Posts Tagged ‘Hamid Karzai’
This is a guest post by Negah Rahmani, the writer can be contacted here.
The run-up to Afghanistan’s parliamentary election, held this Saturday 18th of September, has been reported internationally and has highlighted widespread inadequacies in the country’s government and its electoral system. When compared to the media frenzy that surrounded the country’s presidential elections last August, reporting this year has been diminished and focused on the many problems facing the ballot. Last year’s coverage of the elections, their importance to the reconstruction of the country, the significance of the act of voting to the population (especially women) and all such niceties were replaced by reporting of fraud allegations and corruption charges – systemic failures at every level – much the same as last year.
So why have the parliamentary elections not received the same level and type of attention? Is it a case of what FP’s Haring-Smith calls Afghanistan’s groundhog day or an overwhelming sense and realisation that maybe Afghanistan is a lost cause? And in the face of this systemic corruption can the international community be forgiven for perhaps not caring as much?
Firstly, A recent report by The Centre for American Progress conducted an in-depth analysis of the governance issues facing Afghanistan. The report concluded, that above all else, the country’s extremely centralised governing structure is in need of the most urgent reform. Karzai’s legal and constitutional powers make Afghanistan, “in theory, fiscally and administratively one of the most centralised countries in the world.” This amount of power has created a patronage system where Karzai flexes his influence through appointment of more than 1000 government officials at all levels of government with little public input. The paper reports, “Karzai appoints all national line ministry heads, the attorney general, Supreme Court members, the National Security Directorate Intelligence Head, provincial police chiefs and the national Bank chief.” Alongside this, Karzai appoints all members of the Upper House of parliament. In this system, all roads lead to Karzai, personal loyalties and patronage dictate electoral results and policy reform. This has set the tone for the corrupt system not only to be born but also to evolve, ensuring that those in power stay in power.

(Source data)
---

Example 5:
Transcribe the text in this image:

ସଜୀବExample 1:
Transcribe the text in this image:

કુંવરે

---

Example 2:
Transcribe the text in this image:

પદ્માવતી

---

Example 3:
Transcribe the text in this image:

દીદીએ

> _SHORT PROBLEM A_:
According to the guest post, how many government officials does Karzai appoint?
> _SHORT PROBLEM B_:
Return the wording of the guest post from "Posts Tagged ‘Hamid" to "as last year.".
Rely only on the guest post when answering.

> _ANSWER A_:
More than 1000.

> _ANSWER B_:
Posts Tagged ‘Hamid Karzai’
This is a guest post by Negah Rahmani, the writer can be contacted here.
The run-up to Afghanistan’s parliamentary election, held this Saturday 18th of September, has been reported internationally and has highlighted widespread inadequacies in the country’s government and its electoral system. When compared to the media frenzy that surrounded the country’s presidential elections last August, reporting this year has been diminished and focused on the many problems facing the ballot. Last year’s coverage of the elections, their importance to the reconstruction of the country, the significance of the act of voting to the population (especially women) and all such niceties were replaced by reporting of fraud allegations and corruption charges – systemic failures at every level – much the same as last year.